Common usage patterns:

from ctranslate2 import Translator, Generator, Encoder
from ctranslate2 import TransformersConverter, contains_model

Basic Usage

import ctranslate2

# Translation example (seq2seq models)
translator = ctranslate2.Translator("path/to/ct2_model", device="cpu")
results = translator.translate_batch([["Hello", "world"]])
print(results[0].hypotheses[0])  # Translated text

# Generation example (language models)
generator = ctranslate2.Generator("path/to/ct2_model", device="cpu")
results = generator.generate_batch([["The quick brown"]])
print(results[0].sequences[0])  # Generated continuation

# Model conversion example
converter = ctranslate2.converters.TransformersConverter("microsoft/DialoGPT-medium")
converter.convert("ct2_model_output")

Architecture

CTranslate2 follows a modular architecture:

  • Core Inference Classes: Translator, Generator, Encoder for different model types
  • Model Converters: Framework-specific converters for Transformers, Fairseq, OpenNMT, etc.
  • Model Specifications: Programmatic model definition classes for building models from scratch
  • Specialized Models: Domain-specific classes like Whisper for speech recognition
  • Storage and Configuration: StorageView for efficient tensor operations, device management

Capabilities

Model Inference

Core inference functionality for running Transformer models with high performance. Supports translation, generation, and encoding tasks with batching, streaming, and asynchronous processing.

class Translator:
    def __init__(self, model_path: str, device: str = "auto", 
                 device_index: int = 0, compute_type: str = "default", 
                 inter_threads: int = 1, intra_threads: int = 0, 
                 max_queued_batches: int = 0, flash_attention: bool = False, 
                 tensor_parallel: bool = False, files: dict = None): ...
    
    def translate_batch(self, source: list, target_prefix: list = None, **kwargs) -> list: ...
    def score_batch(self, source: list, target: list, **kwargs) -> list: ...

class Generator:
    def __init__(self, model_path: str, device: str = "auto", 
                 device_index: int = 0, compute_type: str = "default", 
                 inter_threads: int = 1, intra_threads: int = 0, 
                 max_queued_batches: int = 0, flash_attention: bool = False, 
                 tensor_parallel: bool = False, files: dict = None): ...
    
    def generate_batch(self, start_tokens: list, **kwargs) -> list: ...
    def score_batch(self, tokens: list, **kwargs) -> list: ...

class Encoder:
    def __init__(self, model_path: str, device: str = "auto", 
                 device_index: int = 0, compute_type: str = "default", 
                 inter_threads: int = 1, intra_threads: int = 0, 
                 max_queued_batches: int = 0, files: dict = None): ...
    
    def forward_batch(self, inputs: list, **kwargs) -> list: ...

Model Inference

Model Conversion

Convert models from popular frameworks (Transformers, Fairseq, OpenNMT, etc.) to CTranslate2 format for optimized inference. Supports quantization, file copying, and various framework-specific options.

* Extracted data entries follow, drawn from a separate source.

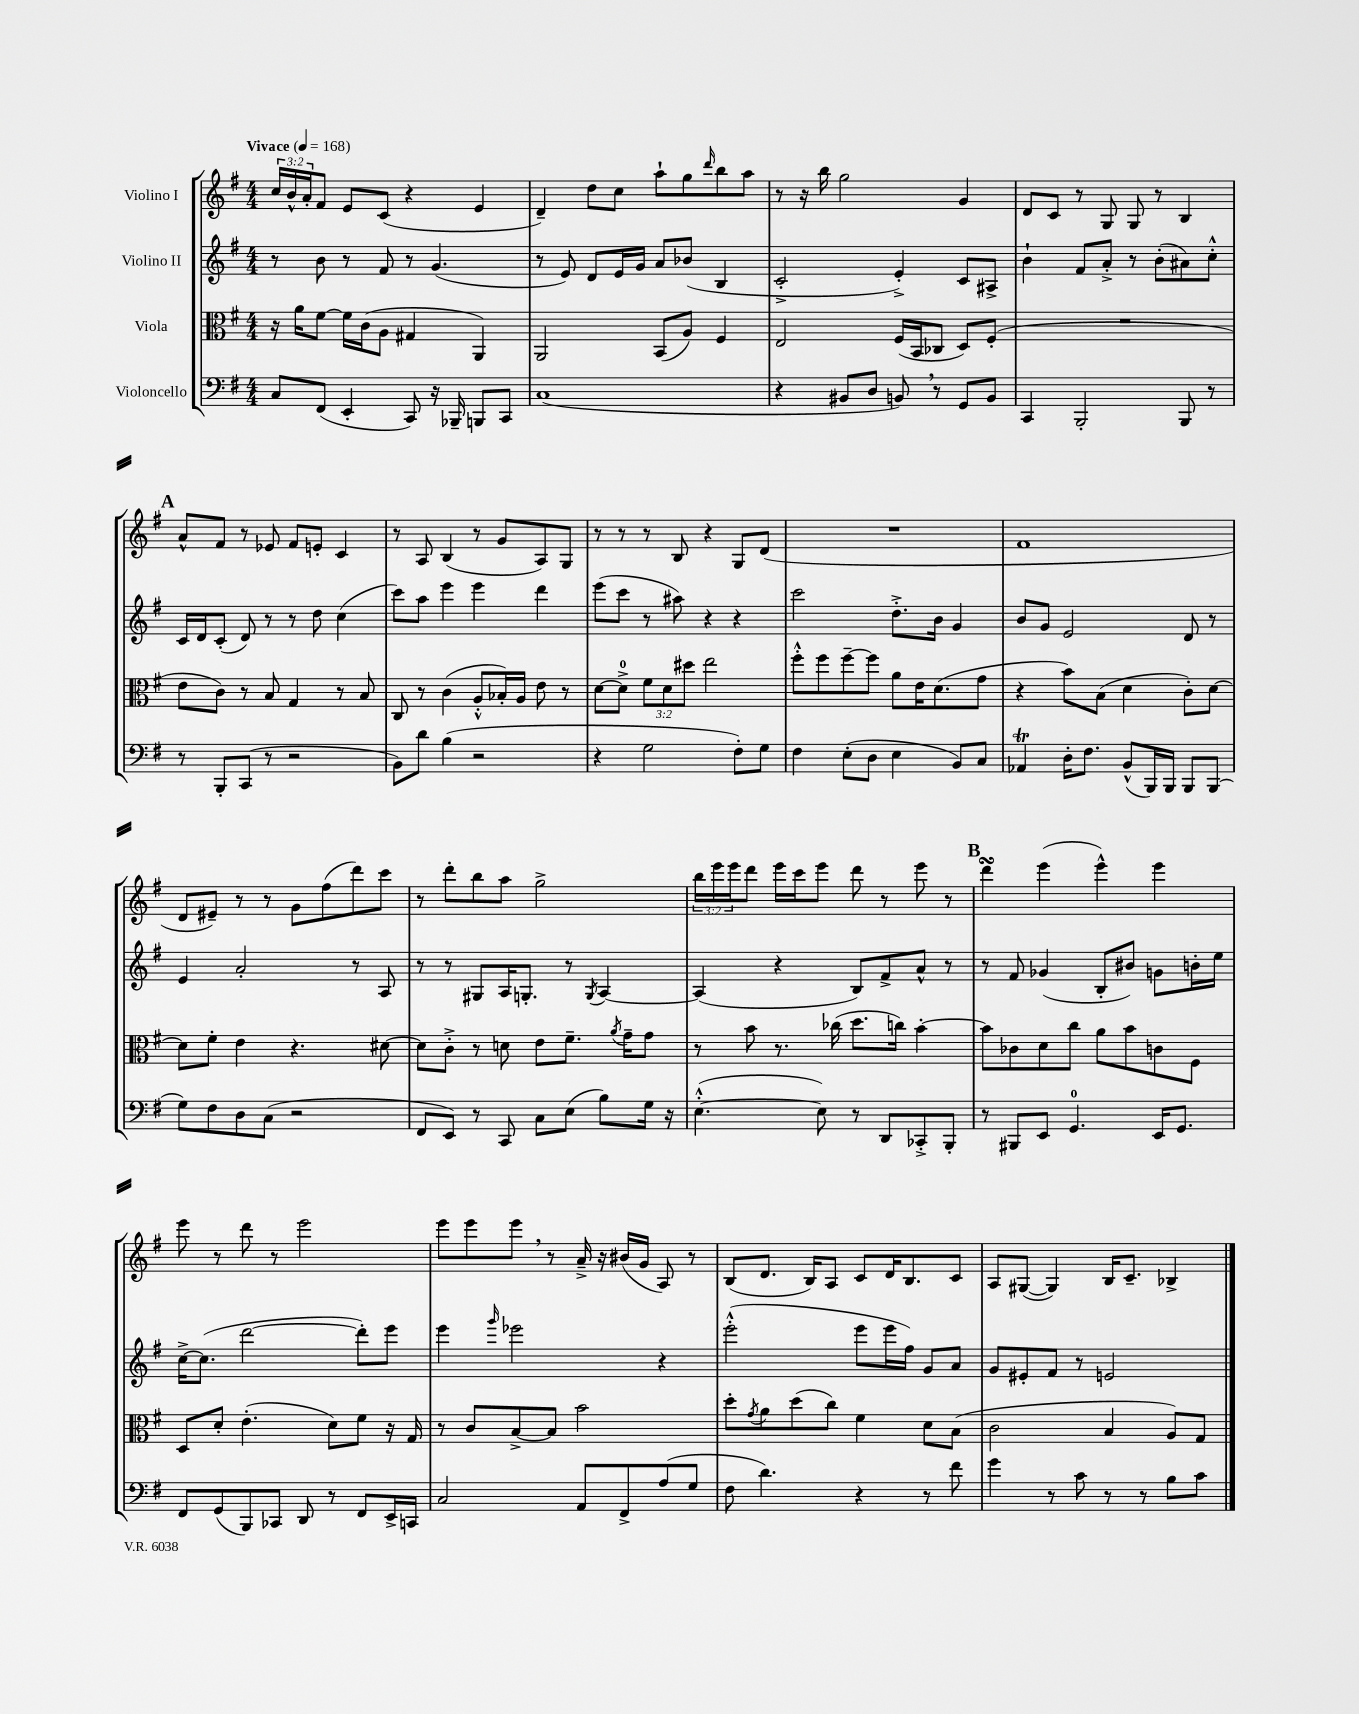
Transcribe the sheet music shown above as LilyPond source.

<<
\new StaffGroup <<
\new Staff = "s0" \with { instrumentName = "Violino I" } {
    \clef treble \key g \major \numericTimeSignature \time 4/4 \override Staff.TupletNumber.text = #tuplet-number::calc-fraction-text \tempo "Vivace" 4 = 168
    \tuplet 3/2 { c''16 b'16-^ a'16-. } fis'8 e'8 c'8( r4 e'4 |
    d'4--) d''8 c''8 a''8-! g''8 \grace { d'''16 } b''8 a''8 |
    r8 r16 b''16 g''2 g'4 |
    d'8 c'8 r8 g8 g8 r8 b4 |
    \mark \markup { \bold "A" } a'8-^ fis'8 r8 ees'8 fis'8 e'8-. c'4 |
    r8 a8 b4( r8 g'8 a8) g8 |
    r8 r8 r8 b8 r4 g8 d'8( |
    R1 |
    fis'1 |
    d'8 eis'8--) r8 r8 g'8 fis''8( d'''8) c'''8 |
    r8 d'''8-. b''8 a''8 g''2-> |
    \tuplet 3/2 { b''16 e'''16 e'''16 } d'''8 e'''16 c'''16 e'''8 d'''8 r8 e'''8 r8 |
    \mark \markup { \bold "B" } d'''4\turn e'''4( e'''4-^) e'''4 |
    e'''8 r8 d'''8 r8 e'''2 |
    e'''8 e'''8 e'''8 \breathe r8 a'16---> r16 bis'16( g'16 a8) r8 |
    b8( d'8. b16) a8 c'8 d'16 b8. c'8 |
    a8 gis8~( gis4) b16 c'8.-- bes4-> \bar "|." |
}
\new Staff = "s1" \with { instrumentName = "Violino II" } {
    \clef treble \key g \major \numericTimeSignature \time 4/4
    r8 b'8 r8 fis'8 r8 g'4.( |
    r8 e'8) d'8 e'16 g'16 a'8 bes'8( b4 |
    c'2-.-> e'4-.->) c'8 ais8-> |
    b'4-! fis'8 a'8-.-> r8 b'8-.( ais'8) c''8-.-^ |
    \mark \markup { \bold "A" } c'16 d'16 c'8-.( d'8) r8 r8 d''8 c''4( |
    c'''8) a''8 e'''4 e'''4 d'''4 |
    e'''8( c'''8 r8 ais''8) r4 r4 |
    c'''2 d''8.-.-> b'16 g'4 |
    b'8 g'8 e'2 d'8 r8 |
    e'4 a'2-. r8 a8 |
    r8 r8 gis8 a16 g8.-. r8 \acciaccatura { g8 } a4~ |
    a4( r4 b8) fis'8-> a'8-^ r8 |
    \mark \markup { \bold "B" } r8 fis'8 ges'4( b8-. bis'8) g'8 b'16-. e''16 |
    c''16~-> c''8.( d'''2~ d'''8-.) e'''8 |
    e'''4 \grace { g'''16 } ees'''2 r4 |
    e'''2-.-^( e'''8 e'''16 fis''16) g'8 a'8 |
    g'8 eis'8-. fis'8 r8 e'2 \bar "|." |
}
\new Staff = "s2" \with { instrumentName = "Viola" } {
    \clef alto \key g \major \numericTimeSignature \time 4/4 \override Staff.TupletNumber.text = #tuplet-number::calc-fraction-text
    r16 a'16 fis'8~ fis'16 c'16( a8 gis4 a,4) |
    a,2 b,8( a8) fis4 |
    e2 fis16( b,16 ces8 d8) fis8-.( |
    R1 |
    \mark \markup { \bold "A" } e'8 c'8) r8 b8 g4 r8 b8 |
    c8 r8 c'4( a8-.-^ bes16-.) a16 e'8 r8 |
    d'8~ d'8-0-> \tuplet 3/2 { fis'8 d'8 dis''8 } e''2 |
    fis''8-.-^ fis''8 fis''8~-- fis''8 a'8 e'16 d'8.( g'8 |
    r4 b'8) b8( d'4 c'8-.) d'8~ |
    d'8 fis'8-. e'4 r4. dis'8~ |
    dis'8 c'8-.-> r8 d'8 e'8 fis'8.-- \acciaccatura { a'8 } g'16-- g'8 |
    r8 b'8 r8. ces''16( d''8. c''16) b'4~-. |
    \mark \markup { \bold "B" } b'8 ces'8 d'8 c''8 a'8 b'8 c'8 fis8 |
    d8 d'8-. e'4.-.( d'8) fis'8 r16 g16 |
    r8 c'8 b8~-> b8 b'2 |
    d''8-. \acciaccatura { g'8 } a'8 d''8( c''8) fis'4 d'8 b8( |
    c'2 b4 a8) g8 \bar "|." |
}
\new Staff = "s3" \with { instrumentName = "Violoncello" } {
    \clef bass \key g \major \numericTimeSignature \time 4/4
    c8 fis,8( e,4-. c,8) r16 bes,,16-- b,,8 c,8 |
    c1( |
    r4 bis,8 d8 b,8) \breathe r8 g,8 b,8 |
    c,4 b,,2-. b,,8 r8 |
    \mark \markup { \bold "A" } r8 b,,8-. c,8( r8 r2 |
    b,8) d'8 b4( r2 |
    r4 g2 fis8-.) g8 |
    fis4 e8-.( d8 e4 b,8) c8 |
    aes,4\trill d16-. fis8. b,8-^( b,,16) b,,16 b,,8 b,,8( |
    g8) fis8 d8 c8( r2 |
    fis,8 e,8) r8 c,8 c8 e8( b8) g16 r16 |
    e4.~-.-^( e8) r8 d,8 ces,8-.-> b,,8-. |
    \mark \markup { \bold "B" } r8 bis,,8 e,8 g,4.-0 e,16 g,8. |
    fis,8 g,8( b,,8) ces,8 d,8 r8 fis,8 e,16-> c,16 |
    c2 a,8 fis,8-> a8( g8 |
    fis8 d'4.) r4 r8 fis'8 |
    g'4 r8 c'8 r8 r8 b8 c'8 \bar "|." |
}
>>
>>
\layout { \context { \Score \remove "Bar_number_engraver" } }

class TransformersConverter:
    def __init__(self, model_name_or_path: str, activation_scales: str = None, 
                 copy_files: list = None, load_as_float16: bool = False, 
                 revision: str = None, low_cpu_mem_usage: bool = False, 
                 trust_remote_code: bool = False): ...
    
    def convert(self, output_dir: str, vmap: str = None, 
                quantization: str = None, force: bool = False): ...

# Additional converters
class FairseqConverter: ...
class OpenNMTPyConverter: ...
class OpenNMTTFConverter: ...
class MarianConverter: ...
class OpusMTConverter: ...
class OpenAIGPT2Converter: ...

Model Conversion

Model Specifications

Programmatically define and build Transformer model architectures from scratch. Supports various model types including sequence-to-sequence, decoder-only, and encoder-only models with extensive configuration options.

class TransformerSpec:
    def __init__(self, encoder: TransformerEncoderSpec, decoder: TransformerDecoderSpec): ...
    @classmethod
    def from_config(cls, num_layers: int, num_heads: int, **kwargs): ...
    
    def save(self, output_dir: str): ...
    def validate(self): ...
    def optimize(self, quantization: str = None): ...

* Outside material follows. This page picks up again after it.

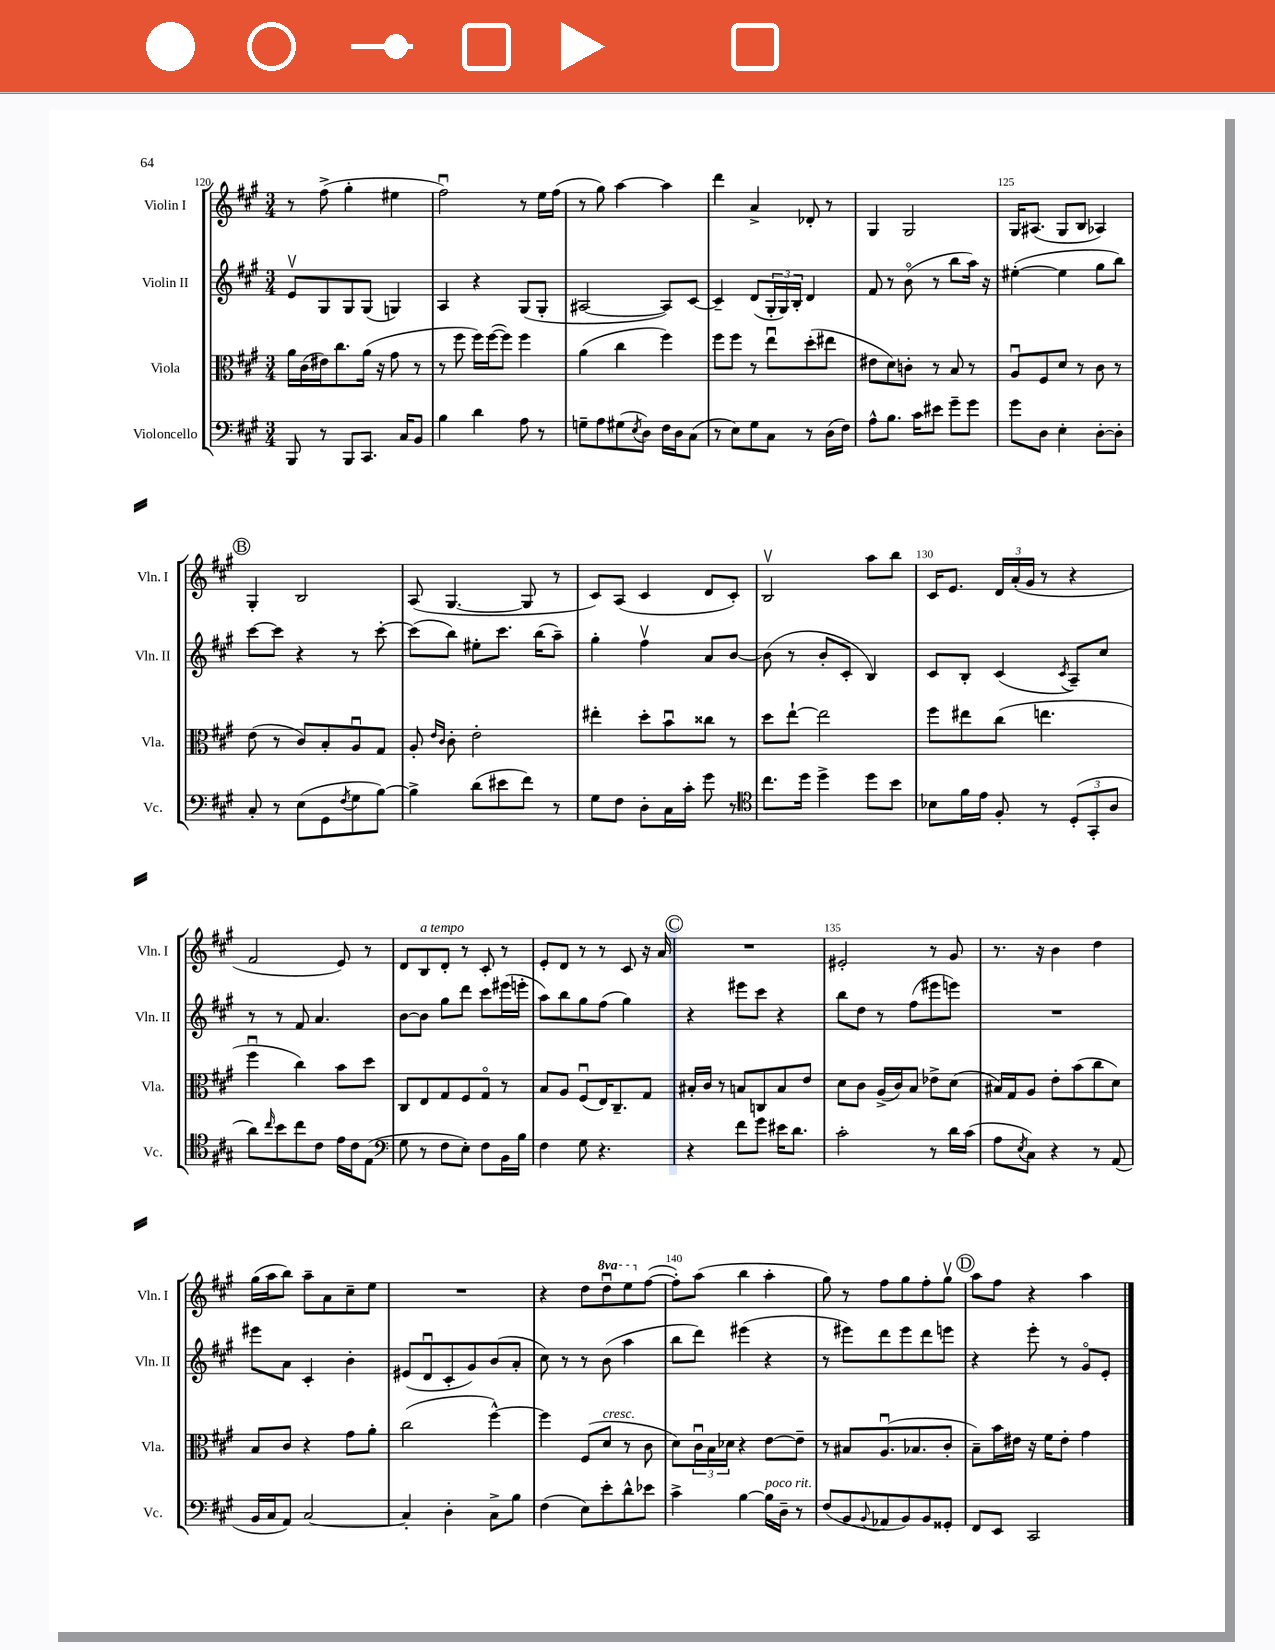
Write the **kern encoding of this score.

class TransformerDecoderModelSpec:
    def __init__(self, decoder: TransformerDecoderSpec): ...
    @classmethod
    def from_config(cls, num_layers: int, num_heads: int, **kwargs): ...

class TransformerEncoderModelSpec:
    def __init__(self, encoder: TransformerEncoderSpec, pooling_layer: bool = False): ...

Model Specifications

Specialized Models

Domain-specific model classes for speech recognition and audio processing tasks. Includes Whisper for speech-to-text and Wav2Vec2 for speech representation learning.

class Whisper:
    def __init__(self, model_path: str, device: str = "auto", **kwargs): ...
    def transcribe(self, features: list, **kwargs) -> list: ...
    def detect_language(self, features: list, **kwargs) -> list: ...

class Wav2Vec2:
    def __init__(self, model_path: str, device: str = "auto", **kwargs): ...
    def encode(self, features: list, **kwargs) -> list: ...

class Wav2Vec2Bert:
    def __init__(self, model_path: str, device: str = "auto", **kwargs): ...
    def encode(self, features: list, **kwargs) -> list: ...

Specialized Models

Utilities and Configuration

Helper functions for model management, device configuration, logging, and tensor operations. Includes utilities for checking model compatibility and managing computational resources.

def contains_model(path: str) -> bool: ...
def get_cuda_device_count() -> int: ...
def get_supported_compute_types(device: str, device_index: int = 0) -> list: ...
def set_random_seed(seed: int): ...
def get_log_level() -> str: ...
def set_log_level(level: str): ...

class StorageView:
    def __init__(self, array=None, dtype=None): ...
    def numpy(self): ...
    def copy(self): ...
    def to(self, dtype: str): ...
    
    @property
    def shape(self) -> tuple: ...
    @property
    def size(self) -> int: ...
    @property
    def dtype(self) -> str: ...

Utilities

Types

# Result classes
class TranslationResult:
    hypotheses: list[str]
    scores: list[float]

class GenerationResult:
    sequences: list[list[str]]
    scores: list[float]

class ScoringResult:
    scores: list[float]

class GenerationStepResult:
    token: str
    token_id: int
    is_last: bool
    log_prob: float

class EncoderForwardOutput:
    last_hidden_state: StorageView
    pooler_output: StorageView

# Enumerations
class DataType:
    FLOAT32: str
    FLOAT16: str
    INT8: str
    INT16: str
    INT32: str

class Device:
    CPU: str
    CUDA: str
    AUTO: str

# Configuration classes
class ExecutionStats:
    num_tokens: int
    num_examples: int
    total_time_in_ms: float
    
class MpiInfo:
    rank: int
    size: int